Creative writing professor Terence O’Keefe (James DeMarse) needs backers for his new play about a murder, and he has approached Lou Graziano (Stephen Mendillo), the father of a former star pupil, Angie (Marianne Ferrari).
Graziano loves the idea of funding the play, particularly since his daughter is so hot on the professor. He enlists his Italian-American friends Mike (Richard Zavaglia) and Tino (J.J. Johnston) to share expenses. And why go Off Broadway when they have enough capital to take it to Broadway? They haven’t read the script, but the theater sounds more fun than their usual gambling.
“Breaking Legs,” unfortunately, takes nearly an hour to set up. The first act brings many one-liners but little action.
The second act, broken into three scenes, has a livelier pace and quicker humor. Here, playwright Tom Dulak turns cliche on its head. The gangsters have at last read Terence’s play and find the story so chilling, the murder so gruesome, that Terence must be a cold-blooded bastard. They wonder if they can back out from their promise. But Angie loves Terence — even if he is married — so the men stick to their word.

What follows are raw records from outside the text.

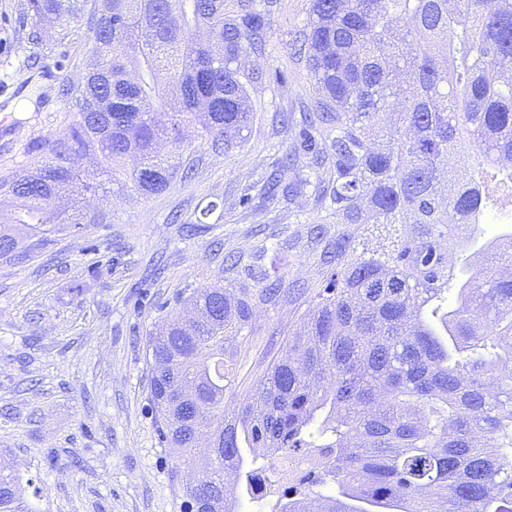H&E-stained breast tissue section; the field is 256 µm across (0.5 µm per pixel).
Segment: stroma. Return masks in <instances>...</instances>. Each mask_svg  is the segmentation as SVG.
<instances>
[{"instance_id":"1","label":"stroma","mask_w":512,"mask_h":512,"mask_svg":"<svg viewBox=\"0 0 512 512\" xmlns=\"http://www.w3.org/2000/svg\"><path fill=\"white\" fill-rule=\"evenodd\" d=\"M309 0H277L265 57L251 61L262 82L248 88L254 114L246 141L231 152L189 127L175 174L162 192L146 194L128 171L111 173L81 159L90 187L59 200L79 206L87 222L22 236L18 257L0 258V462L41 493L36 512H180L183 488L159 442L149 408L147 340L174 310L179 291L224 280V257L262 252L259 269L310 280L302 247H289L314 201L299 197L252 214L242 202L260 185L294 133L281 123L310 100L306 64L289 33ZM67 27L35 29L27 0H0V182L35 172L46 158L38 143L64 135L76 116L63 88L85 73L88 21L98 0ZM208 223L196 218L208 203ZM300 315L262 309L256 332L238 340L225 409H235L263 367L281 355Z\"/></svg>"}]
</instances>
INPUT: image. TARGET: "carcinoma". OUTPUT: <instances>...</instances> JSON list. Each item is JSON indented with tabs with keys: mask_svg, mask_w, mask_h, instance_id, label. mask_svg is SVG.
<instances>
[{
	"mask_svg": "<svg viewBox=\"0 0 512 512\" xmlns=\"http://www.w3.org/2000/svg\"><path fill=\"white\" fill-rule=\"evenodd\" d=\"M273 0H102L77 120L46 141L37 172L4 183L19 200L0 225L43 233L65 217L55 198L90 188L89 151L110 169L135 155L137 187L167 188L184 128L244 139L253 120L242 69L269 45ZM37 23L63 27L78 0H29ZM308 64L314 104L261 193H310L302 221L315 283L224 264V284L194 288L189 321L149 337V406L161 445L184 461L211 445L181 512H512V236L480 242L485 211L512 189V0H310L289 32ZM290 173L288 186L282 177ZM484 263L457 266L471 248ZM454 305L448 306V294ZM305 308L237 410L224 409L225 344L254 332L259 308ZM317 453L321 467L274 501L268 457ZM19 475L0 464V512H32Z\"/></svg>",
	"mask_w": 512,
	"mask_h": 512,
	"instance_id": "carcinoma-1",
	"label": "carcinoma"
}]
</instances>
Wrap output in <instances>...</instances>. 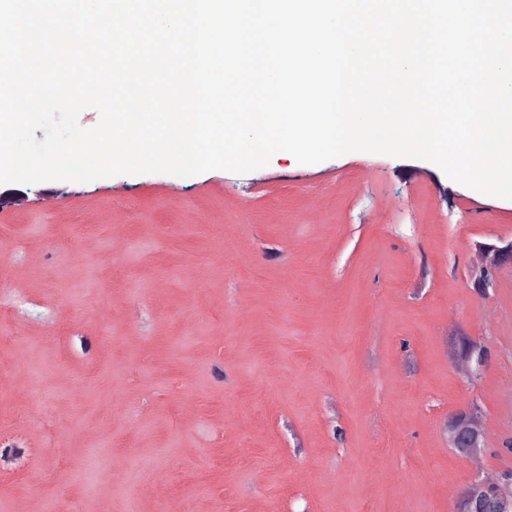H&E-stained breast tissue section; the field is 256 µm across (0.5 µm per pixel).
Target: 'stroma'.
<instances>
[{
	"instance_id": "35a3bbf8",
	"label": "stroma",
	"mask_w": 512,
	"mask_h": 512,
	"mask_svg": "<svg viewBox=\"0 0 512 512\" xmlns=\"http://www.w3.org/2000/svg\"><path fill=\"white\" fill-rule=\"evenodd\" d=\"M22 190L0 512H453L512 468V265L469 284L512 201L367 152ZM474 406L487 447L464 459L446 423Z\"/></svg>"
}]
</instances>
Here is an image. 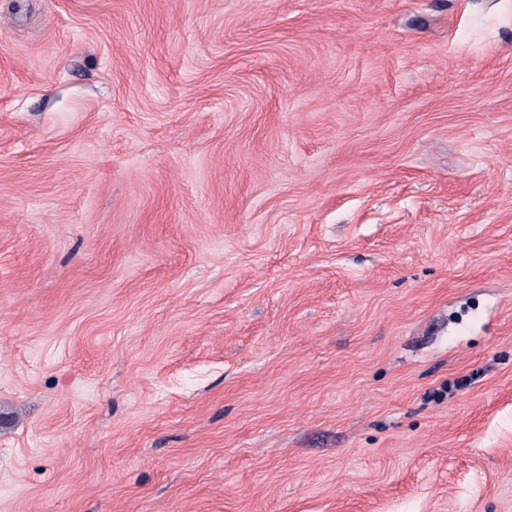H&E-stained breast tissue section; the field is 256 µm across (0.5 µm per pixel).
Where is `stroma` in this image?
I'll use <instances>...</instances> for the list:
<instances>
[{
  "label": "stroma",
  "mask_w": 512,
  "mask_h": 512,
  "mask_svg": "<svg viewBox=\"0 0 512 512\" xmlns=\"http://www.w3.org/2000/svg\"><path fill=\"white\" fill-rule=\"evenodd\" d=\"M0 512H512V0H0Z\"/></svg>",
  "instance_id": "35a3bbf8"
}]
</instances>
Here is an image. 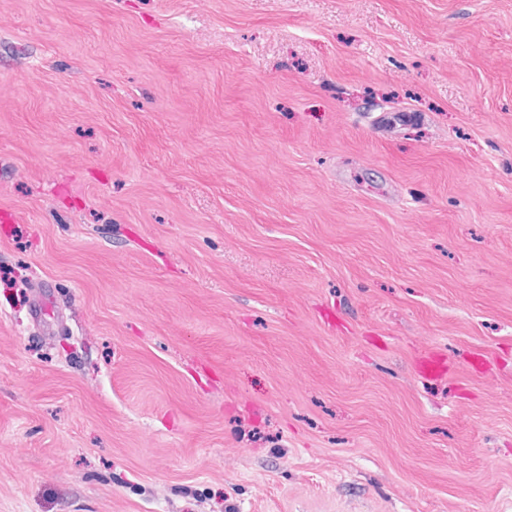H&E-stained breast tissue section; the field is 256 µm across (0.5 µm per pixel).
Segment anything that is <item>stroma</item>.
<instances>
[{
    "mask_svg": "<svg viewBox=\"0 0 512 512\" xmlns=\"http://www.w3.org/2000/svg\"><path fill=\"white\" fill-rule=\"evenodd\" d=\"M0 512H512V0H0Z\"/></svg>",
    "mask_w": 512,
    "mask_h": 512,
    "instance_id": "stroma-1",
    "label": "stroma"
}]
</instances>
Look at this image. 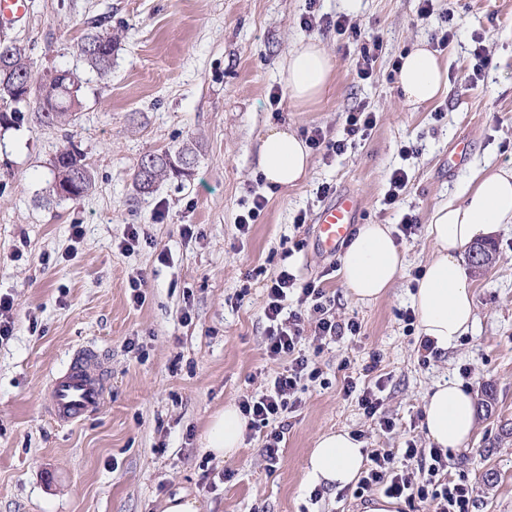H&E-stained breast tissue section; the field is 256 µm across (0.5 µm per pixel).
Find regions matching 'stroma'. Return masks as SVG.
Instances as JSON below:
<instances>
[{
	"label": "stroma",
	"instance_id": "obj_1",
	"mask_svg": "<svg viewBox=\"0 0 512 512\" xmlns=\"http://www.w3.org/2000/svg\"><path fill=\"white\" fill-rule=\"evenodd\" d=\"M28 3L22 20L0 26V39L25 49L34 78L70 68L83 87L74 124H42L30 109L19 127H0V294L15 300L14 334L0 343V512H162L181 493L197 498L201 512H365L353 487L308 486L317 438L359 432L368 452L427 443L423 398L447 380L469 388L478 404L472 437L448 452V475L476 486L473 512H512V224L489 237L496 261L471 277L477 321L455 346L422 362L418 329L402 318L433 253V207L459 201L476 170L512 166V0H433L425 18L418 0ZM312 8L379 32L385 51L363 81L354 71L356 40L323 34L334 62L328 93L312 105L272 104L290 50L310 36L300 19ZM100 18L120 33L104 77L77 52ZM448 26L455 39L438 54L447 91L425 105L407 103L389 77L393 61ZM477 34L491 63L475 82ZM364 102L377 116L368 139L329 160L311 152L296 186L267 185L258 151L271 127L300 136L318 126L335 138ZM410 142L419 152L403 155ZM186 143L196 149L192 173L138 192L140 158ZM67 144L83 154L94 184L49 203V162ZM397 168L410 183L388 209L382 199ZM324 183L357 195L358 223L395 228L409 214L420 225L401 242V276L376 301L356 300L314 246ZM257 194L268 205L238 238L237 217ZM74 224L83 230L76 241ZM131 224L142 237L134 250H120ZM297 241L302 249L289 251ZM286 265L304 279L326 275L337 318L356 320L361 332L306 342L321 375L306 382L288 415L275 470L258 431L233 456L215 459L200 444L210 417L288 366L264 353L263 315L265 284ZM141 276L137 304L130 284ZM87 344L100 350L110 378L102 408L57 426L44 413L49 376ZM374 357L389 379L390 432L341 391L343 377Z\"/></svg>",
	"mask_w": 512,
	"mask_h": 512
}]
</instances>
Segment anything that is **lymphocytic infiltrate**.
Returning <instances> with one entry per match:
<instances>
[{
	"label": "lymphocytic infiltrate",
	"mask_w": 512,
	"mask_h": 512,
	"mask_svg": "<svg viewBox=\"0 0 512 512\" xmlns=\"http://www.w3.org/2000/svg\"><path fill=\"white\" fill-rule=\"evenodd\" d=\"M376 125V114L369 104L358 105L346 115L343 134L327 137L321 128L306 131L310 148L322 152L324 158L342 155L349 142L369 135ZM264 307L265 350L269 358H287L288 367L277 373L260 394L241 399L239 408L247 420V429L266 428L263 455L268 465H276L284 439L282 422L299 404L296 396L301 381L316 380L321 371L302 347L306 336L314 340H336L359 335L361 326L354 320L337 319L334 312L336 298L324 288L321 281H299L284 268L266 286ZM297 295L299 309L288 303L290 295ZM376 364L366 365L364 374L368 382L345 376L342 383L344 396H356L366 417L376 420L383 431L393 427L391 418L382 412V394L386 384L377 376ZM407 463L405 469L393 466L394 454L389 450H374L355 490L356 498L368 501L376 493L390 498H405L424 512H473L476 489L466 481L444 478L448 468V453L436 445L419 447L416 441H407L402 450Z\"/></svg>",
	"instance_id": "obj_1"
}]
</instances>
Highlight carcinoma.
<instances>
[{
    "label": "carcinoma",
    "instance_id": "carcinoma-1",
    "mask_svg": "<svg viewBox=\"0 0 512 512\" xmlns=\"http://www.w3.org/2000/svg\"><path fill=\"white\" fill-rule=\"evenodd\" d=\"M118 38L108 29L94 28L86 34L78 47L79 54L89 68L103 76L112 70ZM8 59L6 67H0V126L18 124L24 119L23 108L28 106L24 99L26 85L33 82L31 63L22 49L16 45L0 43V58ZM82 89L80 79H70L63 75L59 83L47 92L43 101L36 104V112L41 122L48 125L64 126L76 119V104L72 97L79 96ZM191 148L181 147L162 153H149L141 158L134 173L135 186L139 190H148L155 184L180 171L176 165L183 158L190 157ZM53 181L49 187V196L58 198L57 188L65 183L71 190L67 198L80 197L87 193L93 184V176L81 154L73 146L58 150L51 161ZM470 251L482 255V261L471 259L474 266L488 268L495 262V248L478 243Z\"/></svg>",
    "mask_w": 512,
    "mask_h": 512
}]
</instances>
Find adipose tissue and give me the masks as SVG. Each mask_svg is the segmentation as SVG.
<instances>
[{"label":"adipose tissue","mask_w":512,"mask_h":512,"mask_svg":"<svg viewBox=\"0 0 512 512\" xmlns=\"http://www.w3.org/2000/svg\"><path fill=\"white\" fill-rule=\"evenodd\" d=\"M333 72L323 43L303 39L290 51L280 78L289 98L305 104L326 94ZM398 84L407 101L423 105L444 92L447 73L435 54L420 45L403 57ZM258 165L271 187H292L308 171L309 152L294 132L276 126L261 141ZM504 224H512V167L477 172L464 188L460 203H442L433 209L428 234L435 252L411 299L420 334L434 339L438 348L453 345L476 323L464 252ZM341 262L347 288L358 300L369 302L396 282L404 267V252L388 225L364 224ZM245 423L235 406H225L202 433L204 450L217 459L232 456L243 444ZM475 425L474 398L461 384L439 383L425 395L422 426L432 444L463 447ZM364 461L360 441L347 431H331L318 438L311 450L307 480L315 487L341 490L356 479Z\"/></svg>","instance_id":"ef3b65f1"}]
</instances>
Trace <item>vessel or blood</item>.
<instances>
[{
    "label": "vessel or blood",
    "instance_id": "obj_1",
    "mask_svg": "<svg viewBox=\"0 0 512 512\" xmlns=\"http://www.w3.org/2000/svg\"><path fill=\"white\" fill-rule=\"evenodd\" d=\"M359 210L357 197L342 194L325 205L317 218L318 249L333 255L350 236ZM107 386L101 354L91 347L73 353L68 364L50 377L47 412L67 425L97 413Z\"/></svg>",
    "mask_w": 512,
    "mask_h": 512
}]
</instances>
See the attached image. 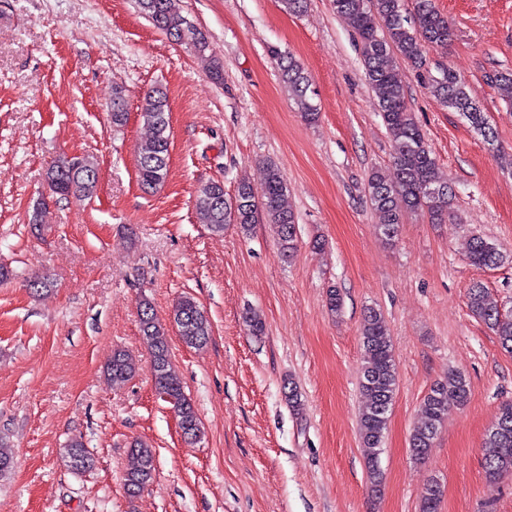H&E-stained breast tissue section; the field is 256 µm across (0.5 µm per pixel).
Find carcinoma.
<instances>
[{
  "mask_svg": "<svg viewBox=\"0 0 512 512\" xmlns=\"http://www.w3.org/2000/svg\"><path fill=\"white\" fill-rule=\"evenodd\" d=\"M412 2L413 7L408 9L405 0H332L333 10L347 21L358 38L366 81L391 142L394 177L388 178L375 170L367 180L368 197L379 216L380 232L389 241L397 236L400 225L410 215L422 214L433 224L445 223L454 198L448 183L438 176L436 159L408 106L402 72L404 64L424 67L426 47L448 43V17L439 11L435 0ZM136 4L139 12L171 40L208 58L210 77L214 81L224 80L222 63L208 54L207 36L199 28L185 29L180 0H136ZM269 54L276 61L280 78L294 97L302 117L310 124L317 122L319 107L315 103L311 75L295 57L278 47H269ZM489 80L504 99L512 103V72L498 71L489 76ZM425 85L446 106L461 113L487 143L492 145L497 141L496 130L486 121L465 82L454 70L440 68L438 75L427 77ZM127 116L123 91L116 87L112 91L109 112L112 126H123ZM141 118L149 135L138 145V181L143 191L152 192L164 184L169 170L170 117L163 88L154 87L147 92ZM82 159L83 166L75 172L65 155L48 164L45 172L48 195L33 206L30 217L35 229L42 230L48 223L50 203L93 197L99 181V163L91 155H84ZM287 196L288 184L281 169L270 161L258 190L242 179L234 197L228 199L223 184L201 185L195 199L196 219L218 235L224 233L229 224L237 225L247 234L253 225L263 220L275 226L280 253L289 260L297 251V215L287 204ZM467 260L476 267L491 268L503 263L506 254L496 244L475 237L470 241ZM467 298L471 313L493 331L504 351L512 353V313H502L498 302L480 283L468 289ZM171 319L187 346L202 348L208 344L211 323L193 298H181L173 308ZM139 321L142 341L150 354L156 390L172 405L184 438L193 441L200 434V421L194 403L172 369L169 329L157 318L147 299L141 300ZM361 344L360 390L364 408L359 417V435L371 485L377 488L382 482L379 460L396 391L397 372L385 320L373 308L364 313ZM105 369L113 383L121 384L133 376L135 363L131 354L118 349L112 352ZM468 394L469 385L460 373L450 372L431 385L420 406L422 419L410 437V450L415 460L429 458L447 419L448 407L463 404ZM484 448V466L489 477L499 479L512 475V401L499 408ZM64 457L68 466L76 471L94 466V458L80 437L70 441ZM155 476L153 450L134 441L131 460L123 475L126 492L131 496L140 494L152 484ZM442 497V485L435 479L430 480L421 493L420 512H439Z\"/></svg>",
  "mask_w": 512,
  "mask_h": 512,
  "instance_id": "obj_1",
  "label": "carcinoma"
}]
</instances>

Dulak — who also wrote and directed “Incommunicado,” a trenchant and provocative play about Ezra Pound seen in 1993 at the Odyssey Theatre — has left his usually serious playwriting to toy with a premise. Once he hits stride in Act 2, the piece becomes the farce it was intended to be.
Ferrari milks her role as a valued daughter who knows what she wants and how to get it. Her appeal is enhanced by Dawna Oak’s spectacular costume designs.
DeMarse makes Terence an appropriate innocent in a land of what turns out to be loving sharks. As those territorial creatures, Zavaglia, Mendillo and Johnston work well together.
Gary Wissmann’s set design not only details well a successful Italian restaurant, but the cutaways to the exterior add delight.